STATED GOAL
Copy the interview from "NA: I read on" to "reading period? Contests?", renaming "poetry books" as "poetry collections".

DOCUMENT
▼

NA: I read on the website that the University of Georgia is a well-established press that has been around since 1938. It publishes 60 to 70 books a year? How many of them are poetry books?
LB: Depending on the year, we publish between 3 and 5 poetry books.
NA: How does one get a poetry book accepted by the University of Georgia Press? Do you have an open reading period? Contests?
LB: We publish the winning collections in two contests, one of five annual National Poetry Series winners and, every third year, the Cave Canem Poetry Prize. We also occasionally publish stand-alone collections by poets with whom we have an existing relationship or whose work fits our larger list, e.g. Kyle Dargan, Margaret Walker, Clarence Major, Frank X. Walker, and Coleman Barks. We are getting ready to announce the Georgia Poetry Prize, a new national open competition that will be judged by poets on faculty at the University of Georgia, Georgia Tech, and Georgia State University, with publication by the Press. The submission period for the Georgia Poetry Prize is October 1 - November 30. We'll announce the winner, chosen this first year by Tom Lux, in early 2016 and publish the inaugural winning volume in Fall 2016. What’s great about this prize is that the winning poet will also do three readings, two in Atlanta and one in Athens, as part of the award. We are part of a land-grant university, so enriching the lives of the citizens of the state (including students in the University System of Georgia) is part of our mission.

▲

PROVIDED MATERIAL

▼

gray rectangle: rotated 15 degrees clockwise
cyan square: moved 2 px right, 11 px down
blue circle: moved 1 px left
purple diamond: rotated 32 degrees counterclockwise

▲

SOLUTION TO THIS EXERCISE
NA: I read on the website that the University of Georgia is a well-established press that has been around since 1938. It publishes 60 to 70 books a year? How many of them are poetry collections?
LB: Depending on the year, we publish between 3 and 5 poetry collections.
NA: How does one get a poetry book accepted by the University of Georgia Press? Do you have an open reading period? Contests?